* **PROBLEM TO SOLVE**
Transcribe word for word the lines below from the line with "serious the flaw is determined to be." through the line with "vulnerability.", ends included.

* **MATERIAL TO PROCESS**

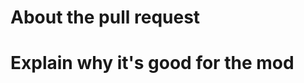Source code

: # About the pull request

<!-- Remove this text and explain what the purpose of your PR is.

If this is an Issue Correction, you can type "Fixes Issue #169420" to link the PR to the corresponding Issue number #169420.

Remember: something that is self-evident to you might not be to others. Explain your rationale fully, even if you feel it goes without saying. -->

# Explain why it's good for the mod

<!-- Please add a short description of why you think these changes would benefit the mod. If you can't justify it in words, it might not be worth adding, and may discourage maintainers from reviewing or merging your PR. This section is not strictly required for (non-controversial) fix PRs or backend PRs. -->
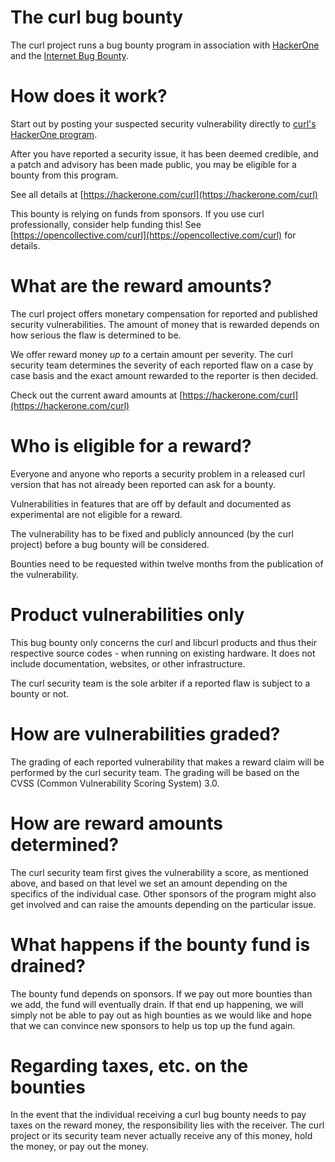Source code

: # The curl bug bounty

The curl project runs a bug bounty program in association with
[HackerOne](https://www.hackerone.com) and the [Internet Bug
Bounty](https://internetbugbounty.org).

# How does it work?

Start out by posting your suspected security vulnerability directly to [curl's
HackerOne program](https://hackerone.com/curl).

After you have reported a security issue, it has been deemed credible, and a
patch and advisory has been made public, you may be eligible for a bounty from
this program.

See all details at [https://hackerone.com/curl](https://hackerone.com/curl)

This bounty is relying on funds from sponsors. If you use curl professionally,
consider help funding this! See
[https://opencollective.com/curl](https://opencollective.com/curl) for
details.

# What are the reward amounts?

The curl project offers monetary compensation for reported and published
security vulnerabilities. The amount of money that is rewarded depends on how
serious the flaw is determined to be.

We offer reward money *up to* a certain amount per severity. The curl security
team determines the severity of each reported flaw on a case by case basis and
the exact amount rewarded to the reporter is then decided.

Check out the current award amounts at [https://hackerone.com/curl](https://hackerone.com/curl)

# Who is eligible for a reward?

Everyone and anyone who reports a security problem in a released curl version
that has not already been reported can ask for a bounty.

Vulnerabilities in features that are off by default and documented as
experimental are not eligible for a reward.

The vulnerability has to be fixed and publicly announced (by the curl project)
before a bug bounty will be considered.

Bounties need to be requested within twelve months from the publication of the
vulnerability.

# Product vulnerabilities only

This bug bounty only concerns the curl and libcurl products and thus their
respective source codes - when running on existing hardware. It does not
include documentation, websites, or other infrastructure.

The curl security team is the sole arbiter if a reported flaw is subject to a
bounty or not.

# How are vulnerabilities graded?

The grading of each reported vulnerability that makes a reward claim will be
performed by the curl security team. The grading will be based on the CVSS
(Common Vulnerability Scoring System) 3.0.

# How are reward amounts determined?

The curl security team first gives the vulnerability a score, as mentioned
above, and based on that level we set an amount depending on the specifics of
the individual case. Other sponsors of the program might also get involved and
can raise the amounts depending on the particular issue.

# What happens if the bounty fund is drained?

The bounty fund depends on sponsors. If we pay out more bounties than we add,
the fund will eventually drain. If that end up happening, we will simply not
be able to pay out as high bounties as we would like and hope that we can
convince new sponsors to help us top up the fund again.

# Regarding taxes, etc. on the bounties

In the event that the individual receiving a curl bug bounty needs to pay
taxes on the reward money, the responsibility lies with the receiver. The
curl project or its security team never actually receive any of this money,
hold the money, or pay out the money.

* **SOLUTION TO THE EXERCISE**
serious the flaw is determined to be.

We offer reward money *up to* a certain amount per severity. The curl security
team determines the severity of each reported flaw on a case by case basis and
the exact amount rewarded to the reporter is then decided.

Check out the current award amounts at [https://hackerone.com/curl](https://hackerone.com/curl)

# Who is eligible for a reward?

Everyone and anyone who reports a security problem in a released curl version
that has not already been reported can ask for a bounty.

Vulnerabilities in features that are off by default and documented as
experimental are not eligible for a reward.

The vulnerability has to be fixed and publicly announced (by the curl project)
before a bug bounty will be considered.

Bounties need to be requested within twelve months from the publication of the
vulnerability.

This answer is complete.